Security researchers Isabel Mill and Oded Vanunu discovered the flaw, tracked as CVE-2025-61260, on December 1, 2025.
| Attribute | Details |
|---|---|
| CVE ID | CVE-2025-61260 |
| Product | OpenAI Codex CLI |
| Vulnerability Type | Command Injection via Project-Local Configuration |
| Severity | Critical |
| CVSS Score | 9.8 (estimated) |
The vulnerability exists in how Codex CLI handles project-local configuration files.
The tool automatically loads and executes Model Context Protocol (MCP) server entries from a project’s local configuration whenever a developer runs Codex inside a repository.
This happens silently, with no interactive approval, no secondary validation, and no re-checks when values change.
How the Attack Works
An attacker with write access or pull request permissions to a repository can exploit this flaw by creating two simple files.
First, they add a .env file that redirects the Codex configuration directory to a local folder (CODEX_HOME=./.codex). Second, they make a ./.codex/config.toml file containing malicious MCP server entries with arbitrary commands.
When a developer clones the repository and runs Codex, the tool automatically executes these commands in the developer’s context without any warnings or prompts.
Checkpoint researchers demonstrated this vulnerability with multiple proof-of-concept payloads, including deterministic file-creation attacks and reverse-shell execution, all of which ran silently on victim machines.
This vulnerability enables multiple attack scenarios that developers and organizations should understand.
Attackers can achieve persistent remote access by embedding reverse shells in the configuration file, gaining entry every time a developer runs Codex.
They can immediately execute any shell command defined in the MCP entry, with full access to the developer’s system and credentials.
Developer machines typically contain sensitive assets: cloud authentication tokens, SSH keys, source code repositories, and access credentials.
An attacker can directly harvest these secrets. Because trust is tied to the configuration location rather than its contents, attackers can replace an initially harmless configuration with malicious commands later, after the code has been merged, creating a stealthy, post-approval backdoor.
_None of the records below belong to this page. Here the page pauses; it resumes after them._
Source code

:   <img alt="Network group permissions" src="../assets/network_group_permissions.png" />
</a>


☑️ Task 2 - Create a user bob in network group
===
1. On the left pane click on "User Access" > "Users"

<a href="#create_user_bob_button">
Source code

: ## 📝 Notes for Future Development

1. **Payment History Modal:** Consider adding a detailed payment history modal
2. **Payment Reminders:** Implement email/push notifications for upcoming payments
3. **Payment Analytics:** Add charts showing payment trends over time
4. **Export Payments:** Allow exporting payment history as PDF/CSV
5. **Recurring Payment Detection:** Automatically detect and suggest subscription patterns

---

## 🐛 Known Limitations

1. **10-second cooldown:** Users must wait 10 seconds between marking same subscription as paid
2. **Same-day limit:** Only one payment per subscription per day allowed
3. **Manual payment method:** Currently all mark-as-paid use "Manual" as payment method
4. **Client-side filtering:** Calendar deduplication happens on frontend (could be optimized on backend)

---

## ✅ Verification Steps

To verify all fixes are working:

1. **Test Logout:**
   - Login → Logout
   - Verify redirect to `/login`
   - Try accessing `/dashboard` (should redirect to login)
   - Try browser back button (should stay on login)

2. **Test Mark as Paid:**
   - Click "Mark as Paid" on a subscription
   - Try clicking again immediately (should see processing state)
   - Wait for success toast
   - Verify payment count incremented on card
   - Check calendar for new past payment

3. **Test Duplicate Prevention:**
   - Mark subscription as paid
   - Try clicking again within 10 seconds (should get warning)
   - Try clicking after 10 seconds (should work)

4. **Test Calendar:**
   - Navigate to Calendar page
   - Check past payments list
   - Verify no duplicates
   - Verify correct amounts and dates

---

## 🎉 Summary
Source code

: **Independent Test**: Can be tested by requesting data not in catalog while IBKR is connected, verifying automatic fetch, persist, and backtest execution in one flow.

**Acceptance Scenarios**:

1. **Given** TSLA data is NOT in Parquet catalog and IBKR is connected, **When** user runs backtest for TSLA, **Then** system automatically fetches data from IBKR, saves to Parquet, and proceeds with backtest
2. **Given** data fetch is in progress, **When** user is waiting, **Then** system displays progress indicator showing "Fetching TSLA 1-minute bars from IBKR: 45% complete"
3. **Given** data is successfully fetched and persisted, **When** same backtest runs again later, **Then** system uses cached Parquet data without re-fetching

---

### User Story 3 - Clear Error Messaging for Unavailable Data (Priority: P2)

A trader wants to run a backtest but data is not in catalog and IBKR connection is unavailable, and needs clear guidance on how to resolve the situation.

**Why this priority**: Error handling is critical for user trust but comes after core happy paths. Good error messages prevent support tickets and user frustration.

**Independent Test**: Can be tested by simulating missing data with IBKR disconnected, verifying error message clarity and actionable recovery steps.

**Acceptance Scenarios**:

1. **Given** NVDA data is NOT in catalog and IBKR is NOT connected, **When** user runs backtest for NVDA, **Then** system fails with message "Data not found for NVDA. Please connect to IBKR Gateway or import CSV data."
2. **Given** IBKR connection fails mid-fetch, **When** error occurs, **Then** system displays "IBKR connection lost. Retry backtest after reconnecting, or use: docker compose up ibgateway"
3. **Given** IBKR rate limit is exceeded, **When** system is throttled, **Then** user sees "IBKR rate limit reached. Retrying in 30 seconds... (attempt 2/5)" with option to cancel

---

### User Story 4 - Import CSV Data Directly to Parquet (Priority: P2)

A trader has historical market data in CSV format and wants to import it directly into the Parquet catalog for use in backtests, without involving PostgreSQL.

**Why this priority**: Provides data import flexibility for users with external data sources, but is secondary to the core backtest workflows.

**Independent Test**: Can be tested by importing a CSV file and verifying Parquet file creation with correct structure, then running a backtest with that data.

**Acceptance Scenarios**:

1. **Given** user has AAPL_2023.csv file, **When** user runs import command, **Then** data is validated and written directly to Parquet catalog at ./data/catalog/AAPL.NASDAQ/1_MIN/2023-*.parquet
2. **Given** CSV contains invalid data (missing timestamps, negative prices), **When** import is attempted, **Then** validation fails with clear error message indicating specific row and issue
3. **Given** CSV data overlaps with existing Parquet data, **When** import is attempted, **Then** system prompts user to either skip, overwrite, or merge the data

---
The impact extends beyond individual developers. If continuous integration systems, automation tools, or build agents run Codex against checked-out code, the compromise propagates into build artifacts and downstream deployments.
Contaminated templates or popular open-source projects can weaponize many downstream consumers with a single malicious commit.
This flaw fundamentally breaks the security boundary developers expect from their tools. Project-supplied files, which developers naturally trust as part of a legitimate repository, become trusted execution material without any validation.
An attacker needs only repository write access or a successful pull request merge to trigger silent code execution on any developer who pulls the changes and runs Codex.
The vulnerability creates an exceptionally effective supply-chain attack vector. Unlike many security flaws that require multiple steps or user interaction, this flaw integrates seamlessly into everyday developer workflows, making detection difficult.
Developers do not indicate that arbitrary commands are executing when they run what appears to be a routine development tool.
OpenAI has been notified of this vulnerability. Developers should review their use of the Codex CLI, audit project configurations, and monitor their repositories for suspicious MCP server entries until a patched version is available.